Wealthier Canadians are feeling less prosperous and their dented confidence is showing up in rising levels of savings among the top 40 per cent of earners, according to a RBC Economics report released on Jan. 25.
A historic pile of pandemic savings continued to swell late last year, hitting $350 billion in the third quarter of 2022 from $300 billion at the outset of the pandemic, fuelled mostly by Canada’s wealthiest citizens, who appear to have lost faith in equities and housing, according to economists Claire Fan and Nathan Janzen.
Citing data from Statistics Canada, they estimate savings among the top 40 per cent of earners rose 28 per cent from the first quarter of 2020 to the third quarter of 2022. And “these higher-earning households will likely continue to save,” the pair said in the report, because their consumer confidence has been shaken. “Lower consumer confidence typically leads to more saving, not less.”
The economists said data indicates chartered bank demand deposits — savings, chequing and money market accounts — have started to decline, but the money is being shifted into term deposits, which pay a greater return in exchange for the cash being locked in for a certain period of time.
Apparently, financial anxiety can strike in any income bracket and wealthier Canadians have had plenty of reason to harbour some money fears. According to a previous RBC estimate, “more than $1 trillion in assets were wiped out over the second and third quarters of last year as housing and financial markets retrenched.”
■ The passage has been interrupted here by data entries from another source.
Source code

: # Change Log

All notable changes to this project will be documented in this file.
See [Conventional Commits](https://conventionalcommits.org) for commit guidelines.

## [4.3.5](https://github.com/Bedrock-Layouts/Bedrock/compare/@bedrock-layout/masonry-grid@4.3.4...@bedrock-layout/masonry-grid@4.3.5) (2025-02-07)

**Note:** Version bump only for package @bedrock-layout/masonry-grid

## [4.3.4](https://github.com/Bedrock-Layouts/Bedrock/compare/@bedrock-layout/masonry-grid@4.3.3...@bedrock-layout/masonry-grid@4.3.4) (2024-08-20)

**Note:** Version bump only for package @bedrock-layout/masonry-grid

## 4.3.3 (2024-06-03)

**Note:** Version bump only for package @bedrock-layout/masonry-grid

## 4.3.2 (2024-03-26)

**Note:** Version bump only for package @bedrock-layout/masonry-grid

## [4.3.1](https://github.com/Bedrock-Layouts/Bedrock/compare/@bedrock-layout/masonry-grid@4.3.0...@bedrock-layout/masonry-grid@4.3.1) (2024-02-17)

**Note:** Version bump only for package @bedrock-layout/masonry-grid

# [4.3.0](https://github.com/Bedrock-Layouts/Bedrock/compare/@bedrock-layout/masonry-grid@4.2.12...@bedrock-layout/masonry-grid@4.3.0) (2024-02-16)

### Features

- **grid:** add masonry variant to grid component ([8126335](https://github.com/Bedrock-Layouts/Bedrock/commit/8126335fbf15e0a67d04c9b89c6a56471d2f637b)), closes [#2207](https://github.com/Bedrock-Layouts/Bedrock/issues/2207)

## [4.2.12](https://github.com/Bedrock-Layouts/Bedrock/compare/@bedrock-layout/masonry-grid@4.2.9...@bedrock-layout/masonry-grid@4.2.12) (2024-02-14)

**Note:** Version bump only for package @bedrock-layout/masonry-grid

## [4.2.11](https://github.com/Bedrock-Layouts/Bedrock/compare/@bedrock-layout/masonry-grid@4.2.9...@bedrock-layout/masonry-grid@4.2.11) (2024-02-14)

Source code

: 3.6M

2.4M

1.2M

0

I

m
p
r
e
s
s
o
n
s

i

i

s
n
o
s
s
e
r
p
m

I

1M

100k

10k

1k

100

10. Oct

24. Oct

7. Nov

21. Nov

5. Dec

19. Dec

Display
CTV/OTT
Rising interest rates, climbing a total of 425 basis to 4.5 per cent on Jan. 25 from 0.25 per cent in March 2022, are a prime reason for the wealthiest’s declining fortunes. The end of cheap money also helped push down the average national home price by 12 per cent in 2022, the Canadian Real Estate Association said earlier in January. The S&P/TSX composite index pulled back 8.7 per cent for the year, although it was down more than 14 per cent at its nadir in 2022.
Nevertheless, Canadians’ net worth remains higher than pre-pandemic levels, even though they feel “much less wealthy,” the RBC economists said.
Aside from the size of the savings hoard — 4.5 years’ worth of “pre-pandemic spending on food and restaurants” — Fan and Janzen noted that the boom in discretionary spending when the economic gates were thrown open appears to have been funded by income earnings.
“This was enabled by a rapid recovery in labour markets in the first half of the year, which offset the wind down of government aid,” they said.
The economy created a net total of 381,000 positions in 2022, TD Economics said following the release of employment numbers for December and the year by Statistics Canada. The jobs data also showed that the average hourly wage continued to rise, increasing 5.1 per cent year over year.
But with so much undeployed cash still on the sidelines, Fan and Janzen worry that unleashing it would just delay the inevitable and lead to higher inflation, higher interest rates and possibly a worse recession.
The consumer price index indicates “excess demand” remains, backed, for example, by elevated prices for services. Other surveys, including the Bank of Canada’s outlook survey, show that employers are still having trouble hiring workers.
“As we noted in previous work, household net worth — which spiked during the pandemic — is now shifting from a driver to a drag on spending growth,” Fan and Janzen said.